Well, that was fast. Just this morning we reported that a twitter account (that has since been deleted) got their hands on the script for Quentin Tarantino‘s upcoming spaghetti western. The title is now confirmed to be Django Unchained and we have a wealth of plot and production details.
Thompson on Hollywood first got the news that Tarantino has completed the script and it now lies in the hands of The Weinstein Company. His agency WME also confirm his Oscar-winning Inglourious Basterds star Christoph Waltz will lead the film, with the original star of the 1966 film Django (also, of course, serving as inspiration for this film) Franco Nero attached, along with Keith Carradine and Treat Williams.
It gets better. Shadow and Act uncovered the following Hollywood Elsewhere comment from a user who has claimed to have read the entire script. The basis matches up with what was previously though to be the logline. Check it out below.
Django is a freed slave, who, under the tutelage of a German bounty hunter (Christopher Waltz) becomes a bad-ass bounty hunter himself, and after assisting Waltz in taking down some bad guys for profit, is helped by Waltz in tracking down his slave wife and liberating her from an evil plantation owner. And that doesn’t even half begin to cover it! This film deals with racism as I’ve rarely seen it handled in a Hollywood film. While it’s 100 percent pure popcorn and revenge flick, it is pure genius in the way it takes on the evil slave owning south. Think of what he did with the Nazis in Inglorious and you’ll get a sense of what he’s doing with slave owners and slave overseers in this one.
And finally Deadline reports that that The Weinstein Company will handle domestic distribution and after helping with Inglourious Basterds, Universal International has first look to co-finance and oversee foreign distribution. Tarantino will also meet with Warner Bros, Paramount and Sony Pictures as other options.

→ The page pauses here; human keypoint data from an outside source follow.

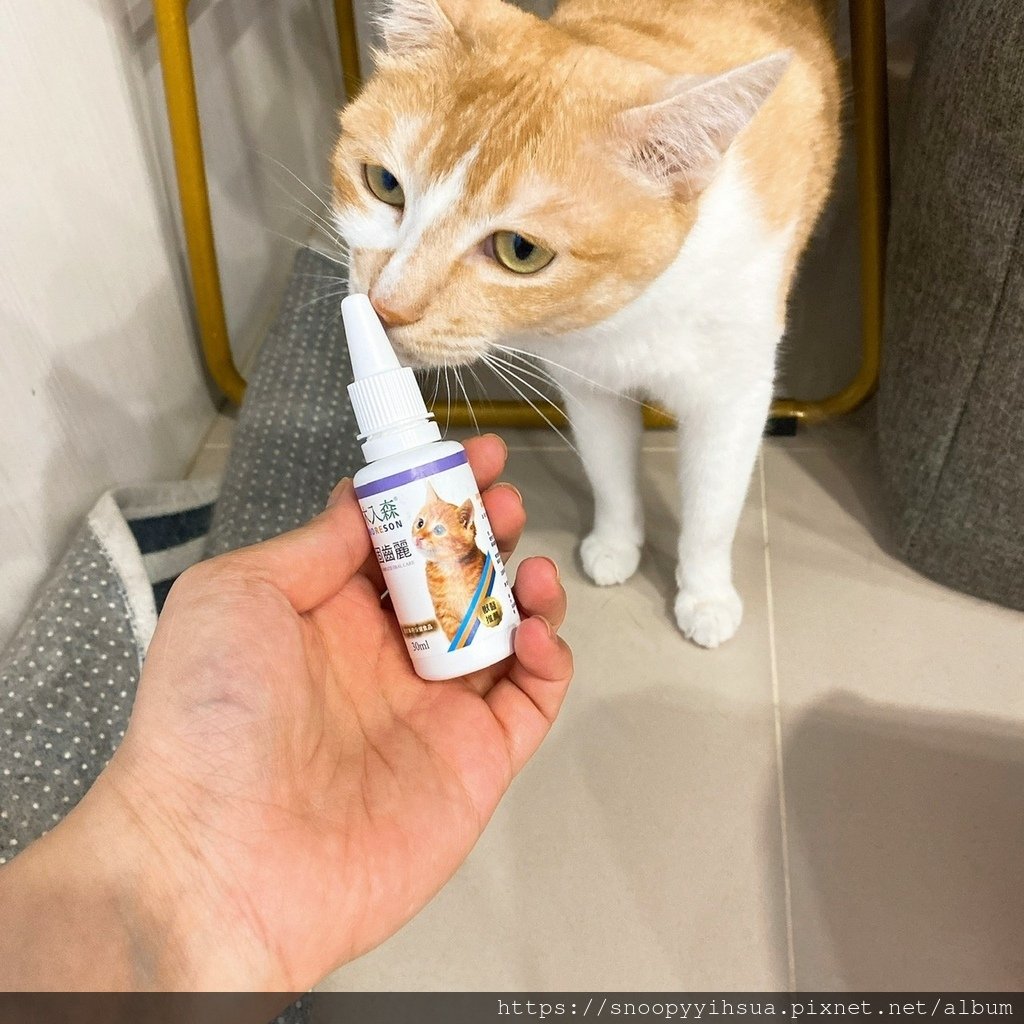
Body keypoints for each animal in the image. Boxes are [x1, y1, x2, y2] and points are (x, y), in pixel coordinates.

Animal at [412, 482, 487, 641]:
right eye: (420, 523)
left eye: (439, 530)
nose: (418, 538)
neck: (450, 568)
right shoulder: (444, 612)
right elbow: (457, 633)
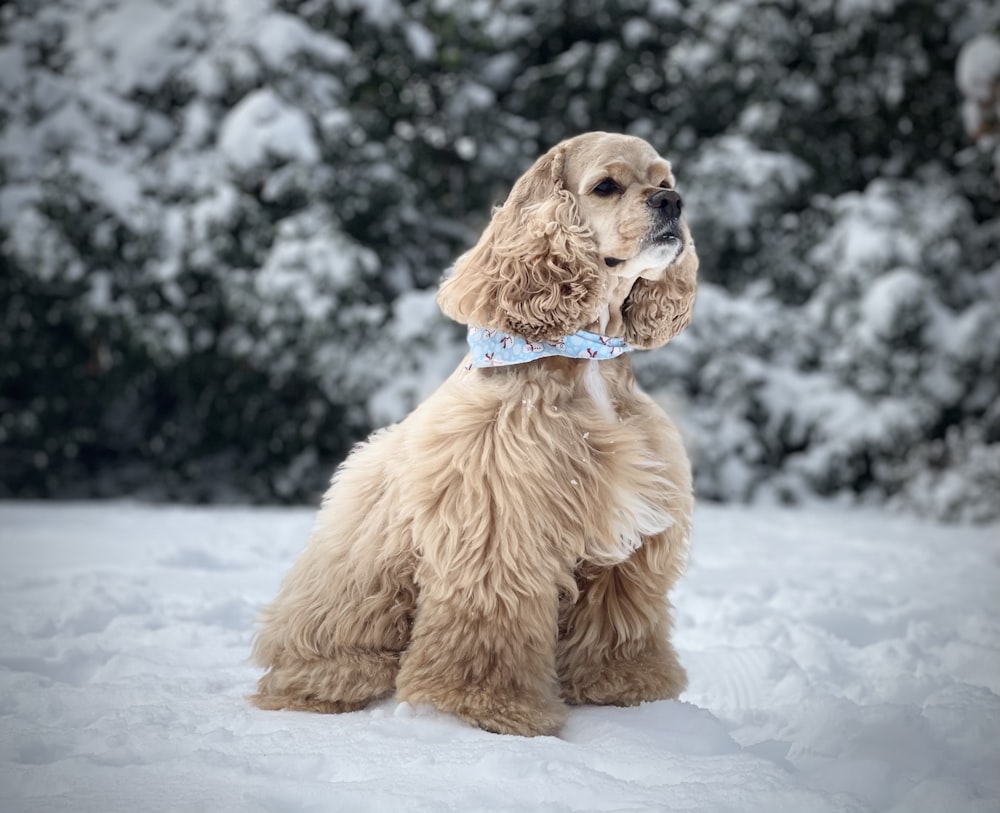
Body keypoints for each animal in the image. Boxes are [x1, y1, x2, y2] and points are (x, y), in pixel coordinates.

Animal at [254, 132, 700, 736]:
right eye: (606, 186)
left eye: (665, 181)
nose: (671, 203)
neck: (584, 356)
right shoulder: (499, 521)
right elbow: (489, 624)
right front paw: (487, 708)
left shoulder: (627, 535)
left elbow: (619, 617)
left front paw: (627, 687)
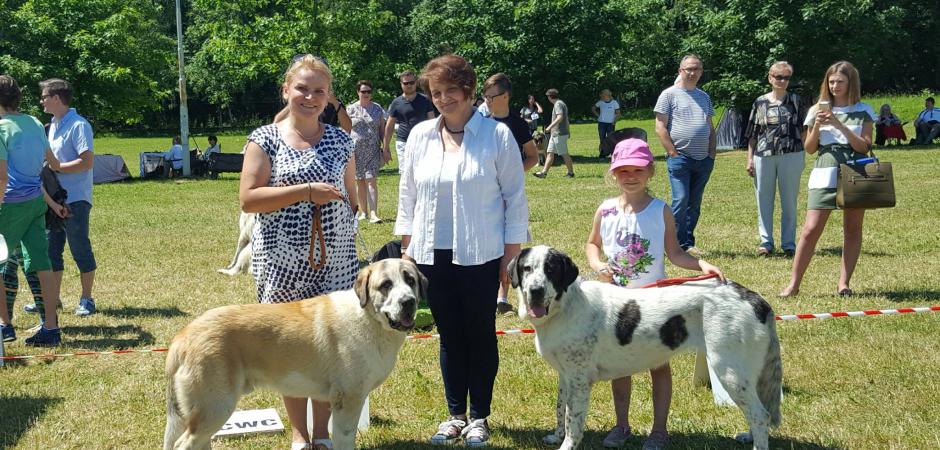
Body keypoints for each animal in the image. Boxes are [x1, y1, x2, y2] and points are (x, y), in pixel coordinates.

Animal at [163, 258, 424, 450]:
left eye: (410, 280)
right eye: (386, 285)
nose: (408, 302)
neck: (369, 317)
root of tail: (183, 336)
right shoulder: (348, 401)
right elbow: (345, 440)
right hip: (216, 406)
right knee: (183, 444)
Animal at [510, 246, 784, 450]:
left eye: (551, 269)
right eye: (527, 269)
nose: (536, 291)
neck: (565, 305)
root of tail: (756, 299)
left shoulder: (579, 381)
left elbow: (573, 421)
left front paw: (566, 444)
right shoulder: (565, 376)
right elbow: (560, 410)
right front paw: (556, 436)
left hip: (729, 370)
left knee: (760, 415)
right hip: (745, 375)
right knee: (758, 412)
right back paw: (749, 436)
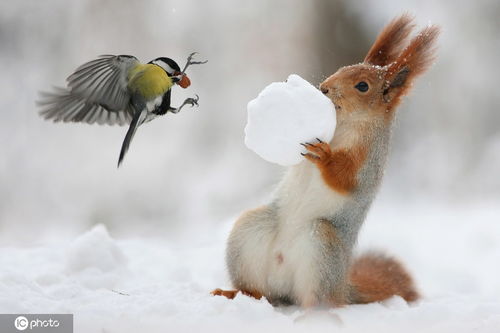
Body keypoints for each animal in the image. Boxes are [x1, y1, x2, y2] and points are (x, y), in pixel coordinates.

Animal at [213, 14, 440, 306]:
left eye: (363, 86)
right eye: (342, 68)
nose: (323, 88)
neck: (344, 125)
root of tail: (343, 286)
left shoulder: (368, 160)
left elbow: (346, 177)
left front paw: (325, 156)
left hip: (321, 247)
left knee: (320, 300)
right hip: (250, 232)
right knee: (258, 291)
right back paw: (234, 293)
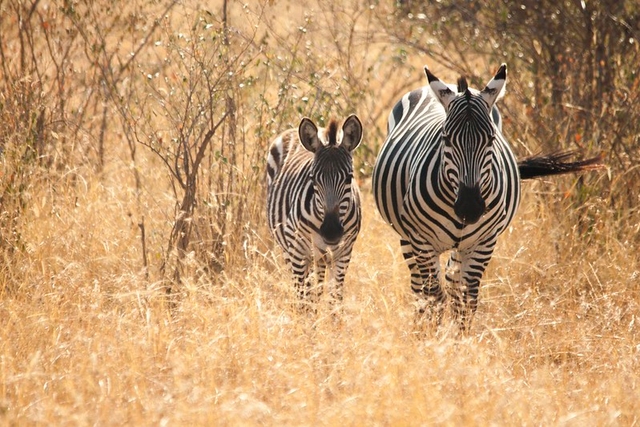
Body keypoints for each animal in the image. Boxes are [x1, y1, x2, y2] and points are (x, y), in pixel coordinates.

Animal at [266, 115, 364, 310]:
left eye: (349, 177)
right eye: (313, 178)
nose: (331, 232)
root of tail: (291, 131)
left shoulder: (344, 253)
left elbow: (335, 300)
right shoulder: (297, 249)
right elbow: (304, 299)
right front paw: (305, 318)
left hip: (319, 255)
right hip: (290, 250)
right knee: (303, 289)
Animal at [372, 64, 604, 332]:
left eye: (491, 139)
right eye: (446, 139)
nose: (470, 208)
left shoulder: (483, 243)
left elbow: (465, 301)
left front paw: (460, 342)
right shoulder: (421, 240)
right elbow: (433, 298)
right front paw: (430, 339)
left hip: (462, 245)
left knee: (453, 283)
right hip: (407, 238)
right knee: (421, 288)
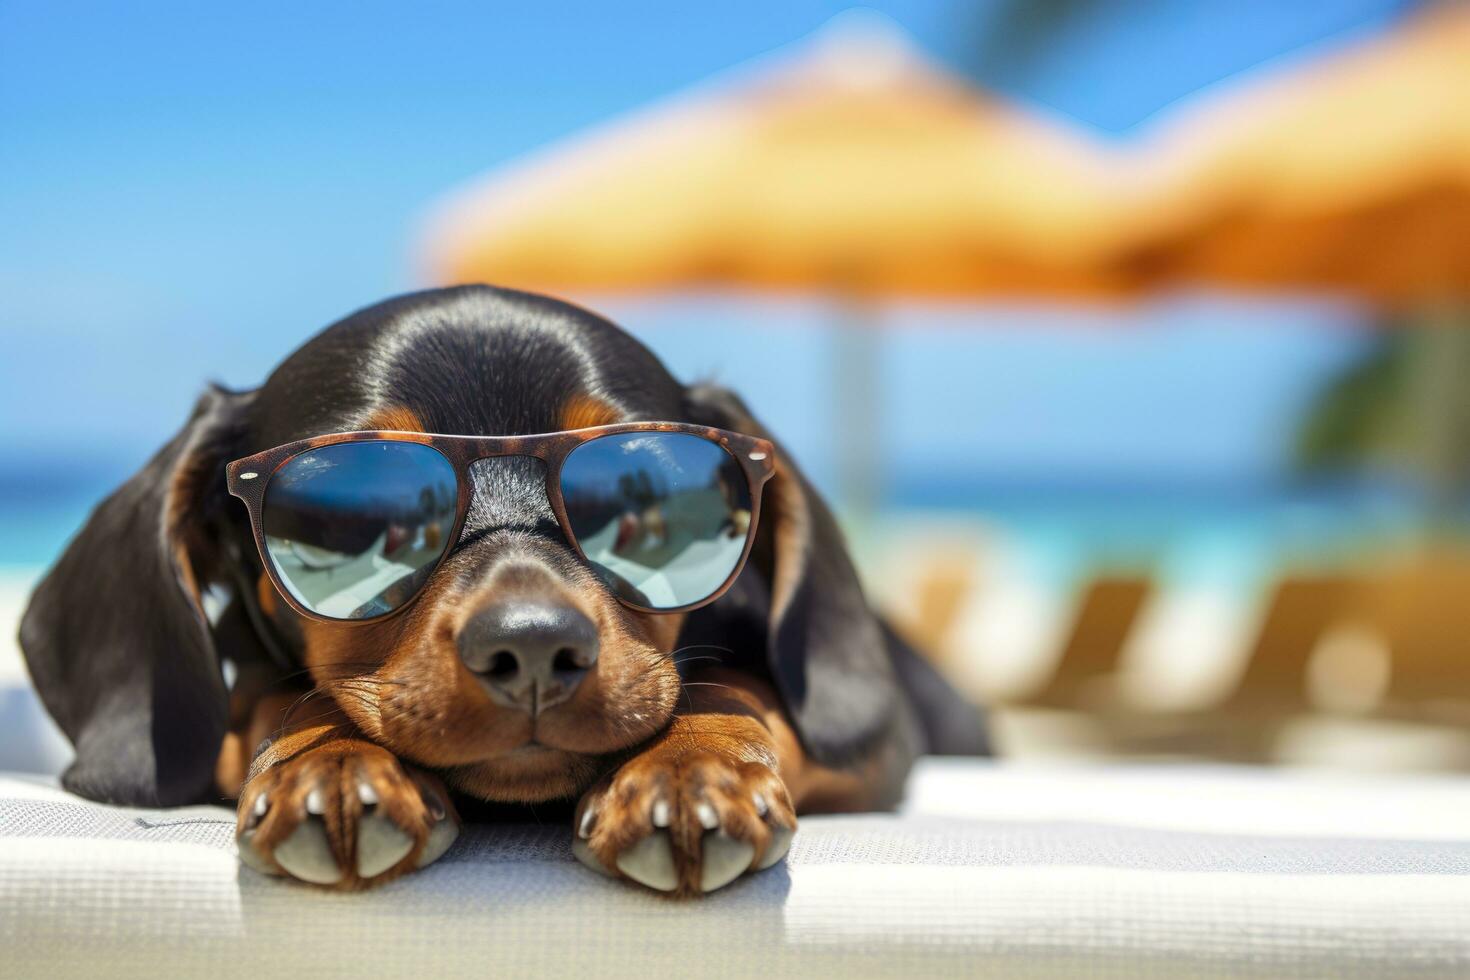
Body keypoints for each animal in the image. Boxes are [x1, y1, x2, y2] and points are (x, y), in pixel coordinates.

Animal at [20, 283, 987, 899]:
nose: (530, 647)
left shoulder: (877, 744)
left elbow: (731, 684)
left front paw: (688, 764)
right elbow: (275, 697)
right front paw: (330, 760)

The best news of all, however, is that Tarantino is pursuing a “top-shelf” cast for the film and it will shoot either late summer or fall depending on the availability of his cast. This could put it as early as a Cannes 2012 debut. I know it is a lot to take in, but with Waltz and Tarantino teaming up for a western, this has shot up to one of my most-anticipated projects on the horizon. But I didn’t have to tell you that.
What do you think about this new info? Who should join Tarantino’s western?